Das sieht auch Sebastian Langkamp so. "Die mannschaftliche Geschlossenheit ist momentan enorm. Wenn wir so weitermachen, können wir Großes erreichen", erklärte der Abwehrmann nach dem Sieg bei den Knappen. Klaassen ging noch einen Schritt weiter: Auf die Frage, ob Werder nun ein Spitzenteam sei, antwortete der 25-Jährige: "Ein Spitzenteam muss gut Fußball spielen und einen klaren Plan haben, das ist sehr wichtig. Dabei müssen alle Spieler ein Ziel haben, und ich glaube, dass wir das haben."

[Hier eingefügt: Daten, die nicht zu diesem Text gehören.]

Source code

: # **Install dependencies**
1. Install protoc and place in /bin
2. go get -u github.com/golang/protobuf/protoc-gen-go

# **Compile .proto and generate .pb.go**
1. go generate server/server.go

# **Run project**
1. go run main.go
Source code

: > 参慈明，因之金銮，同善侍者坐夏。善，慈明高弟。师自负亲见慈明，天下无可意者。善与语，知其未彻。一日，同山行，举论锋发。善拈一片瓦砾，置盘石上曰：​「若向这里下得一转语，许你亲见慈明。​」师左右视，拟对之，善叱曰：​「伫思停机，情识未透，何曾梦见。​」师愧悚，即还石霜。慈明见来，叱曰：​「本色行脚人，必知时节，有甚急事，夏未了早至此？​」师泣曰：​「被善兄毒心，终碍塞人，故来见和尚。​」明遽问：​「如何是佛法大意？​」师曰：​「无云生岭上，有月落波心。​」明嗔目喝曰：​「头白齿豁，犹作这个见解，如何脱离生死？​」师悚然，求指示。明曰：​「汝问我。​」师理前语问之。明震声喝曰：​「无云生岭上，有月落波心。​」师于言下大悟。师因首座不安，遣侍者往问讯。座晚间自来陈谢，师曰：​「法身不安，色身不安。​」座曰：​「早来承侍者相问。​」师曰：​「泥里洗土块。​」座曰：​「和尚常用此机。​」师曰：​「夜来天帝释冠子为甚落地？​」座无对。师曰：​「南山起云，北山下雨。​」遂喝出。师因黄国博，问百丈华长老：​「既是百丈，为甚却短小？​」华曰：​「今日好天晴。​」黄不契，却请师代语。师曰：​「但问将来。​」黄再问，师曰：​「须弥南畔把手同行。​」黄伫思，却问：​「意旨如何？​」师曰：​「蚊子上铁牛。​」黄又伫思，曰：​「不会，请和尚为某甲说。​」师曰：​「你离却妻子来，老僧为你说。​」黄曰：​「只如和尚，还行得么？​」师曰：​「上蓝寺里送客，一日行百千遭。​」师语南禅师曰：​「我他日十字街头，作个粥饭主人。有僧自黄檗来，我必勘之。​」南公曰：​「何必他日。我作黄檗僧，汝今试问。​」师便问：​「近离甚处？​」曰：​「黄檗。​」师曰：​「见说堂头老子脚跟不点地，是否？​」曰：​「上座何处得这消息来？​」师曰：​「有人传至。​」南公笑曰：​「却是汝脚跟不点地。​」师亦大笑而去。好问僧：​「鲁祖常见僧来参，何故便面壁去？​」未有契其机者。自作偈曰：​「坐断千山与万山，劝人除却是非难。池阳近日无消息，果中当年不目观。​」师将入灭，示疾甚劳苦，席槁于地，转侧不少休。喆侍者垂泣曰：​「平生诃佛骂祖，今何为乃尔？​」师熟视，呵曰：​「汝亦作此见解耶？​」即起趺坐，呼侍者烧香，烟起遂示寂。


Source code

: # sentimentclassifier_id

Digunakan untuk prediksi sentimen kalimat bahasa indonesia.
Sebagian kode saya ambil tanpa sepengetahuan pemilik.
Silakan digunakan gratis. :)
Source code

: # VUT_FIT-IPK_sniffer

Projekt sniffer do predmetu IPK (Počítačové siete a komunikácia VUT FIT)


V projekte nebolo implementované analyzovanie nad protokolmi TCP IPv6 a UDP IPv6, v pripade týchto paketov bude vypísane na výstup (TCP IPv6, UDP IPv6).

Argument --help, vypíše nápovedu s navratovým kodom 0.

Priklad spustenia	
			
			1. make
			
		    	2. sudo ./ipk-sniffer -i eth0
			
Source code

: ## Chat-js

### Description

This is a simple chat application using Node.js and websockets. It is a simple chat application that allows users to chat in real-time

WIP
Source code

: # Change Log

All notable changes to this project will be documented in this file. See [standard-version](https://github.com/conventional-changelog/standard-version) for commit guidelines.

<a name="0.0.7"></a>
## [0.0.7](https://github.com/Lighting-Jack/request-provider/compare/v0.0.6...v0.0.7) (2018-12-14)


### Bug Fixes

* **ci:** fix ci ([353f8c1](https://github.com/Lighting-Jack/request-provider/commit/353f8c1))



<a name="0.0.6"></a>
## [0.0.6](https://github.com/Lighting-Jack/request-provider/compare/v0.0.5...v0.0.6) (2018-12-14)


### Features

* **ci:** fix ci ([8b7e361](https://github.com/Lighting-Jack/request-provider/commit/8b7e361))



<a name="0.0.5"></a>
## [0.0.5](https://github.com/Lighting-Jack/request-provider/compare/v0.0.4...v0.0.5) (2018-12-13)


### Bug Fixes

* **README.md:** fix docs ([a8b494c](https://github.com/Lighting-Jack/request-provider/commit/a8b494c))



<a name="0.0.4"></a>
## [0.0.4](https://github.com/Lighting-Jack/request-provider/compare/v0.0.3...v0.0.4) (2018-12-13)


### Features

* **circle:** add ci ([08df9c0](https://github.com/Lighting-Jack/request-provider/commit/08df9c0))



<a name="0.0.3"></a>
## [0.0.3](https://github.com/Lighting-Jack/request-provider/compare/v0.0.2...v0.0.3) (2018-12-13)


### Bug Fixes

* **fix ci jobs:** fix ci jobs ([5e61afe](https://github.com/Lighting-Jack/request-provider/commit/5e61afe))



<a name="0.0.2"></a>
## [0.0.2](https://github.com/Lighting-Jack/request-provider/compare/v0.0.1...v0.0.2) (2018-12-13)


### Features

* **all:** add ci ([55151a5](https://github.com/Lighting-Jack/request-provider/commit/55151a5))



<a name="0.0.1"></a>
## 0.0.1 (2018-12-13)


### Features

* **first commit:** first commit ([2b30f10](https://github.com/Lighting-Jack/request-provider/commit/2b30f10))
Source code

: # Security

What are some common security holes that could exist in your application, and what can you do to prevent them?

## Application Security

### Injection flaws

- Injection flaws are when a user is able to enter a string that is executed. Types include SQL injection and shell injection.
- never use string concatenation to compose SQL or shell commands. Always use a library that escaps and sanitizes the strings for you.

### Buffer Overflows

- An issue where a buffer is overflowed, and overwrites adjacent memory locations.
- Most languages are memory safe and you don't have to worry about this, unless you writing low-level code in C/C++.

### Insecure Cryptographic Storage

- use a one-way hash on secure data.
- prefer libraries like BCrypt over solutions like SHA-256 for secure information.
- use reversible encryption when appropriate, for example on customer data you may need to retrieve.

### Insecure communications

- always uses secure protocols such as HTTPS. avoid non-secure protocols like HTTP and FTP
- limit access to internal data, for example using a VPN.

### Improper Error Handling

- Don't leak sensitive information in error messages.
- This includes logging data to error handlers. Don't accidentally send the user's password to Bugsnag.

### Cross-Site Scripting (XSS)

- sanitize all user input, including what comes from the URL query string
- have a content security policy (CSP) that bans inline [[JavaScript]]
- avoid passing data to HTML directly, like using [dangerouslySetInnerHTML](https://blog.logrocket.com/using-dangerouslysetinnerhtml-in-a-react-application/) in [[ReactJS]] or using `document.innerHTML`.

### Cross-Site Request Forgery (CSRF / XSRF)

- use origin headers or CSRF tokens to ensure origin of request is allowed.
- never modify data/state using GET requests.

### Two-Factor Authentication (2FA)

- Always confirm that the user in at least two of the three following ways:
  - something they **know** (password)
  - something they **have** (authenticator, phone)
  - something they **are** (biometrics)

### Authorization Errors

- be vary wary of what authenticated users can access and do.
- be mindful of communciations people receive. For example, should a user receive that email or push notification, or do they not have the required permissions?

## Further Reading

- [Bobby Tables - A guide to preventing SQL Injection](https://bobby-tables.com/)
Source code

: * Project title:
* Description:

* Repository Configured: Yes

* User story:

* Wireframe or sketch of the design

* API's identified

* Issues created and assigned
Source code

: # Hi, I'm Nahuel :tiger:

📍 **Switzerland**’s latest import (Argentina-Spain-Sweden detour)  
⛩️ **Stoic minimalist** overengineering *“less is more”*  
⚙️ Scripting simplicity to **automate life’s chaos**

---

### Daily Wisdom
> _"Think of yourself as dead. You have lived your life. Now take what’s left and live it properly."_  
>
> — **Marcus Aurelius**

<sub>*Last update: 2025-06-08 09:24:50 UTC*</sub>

So ähnlich hätte wahrscheinlich auch Johan Micoud geantwortet, der einer der entscheidenden Bausteine beim Aufschwung der Schaaf-Ära und dem Double 2004 war. In Bremen nannten sie ihn ehrfurchtsvoll "Le Chef". Für Davy Klaassen gibt es noch keinen derartigen Spitznamen, aber sollte der Traum von Europa wahr werden, könnte sich das schnell ändern. "Der Chef" heißt im niederländischen übrigens "De Baas".
Die Saison vor 13 Jahren beendete Werder mit 70 Punkten als Tabellenzweiter hinter Bayern. Miroslav Klose wurde mit 25 Treffern Torschützenkönig und holte sich bei der WM wenig später auch noch den goldenen Schuh. Ganz so weit ist die Mannschaft von Florian Kohfeldt sicherlich noch nicht, aber es sollte lieber niemand auf einen Einbruch der Hanseaten setzen. Dafür ist die Basis mittlerweile zu gefestigt. Der Start in das Rennen um Europa ist jedenfalls fast perfekt geglückt.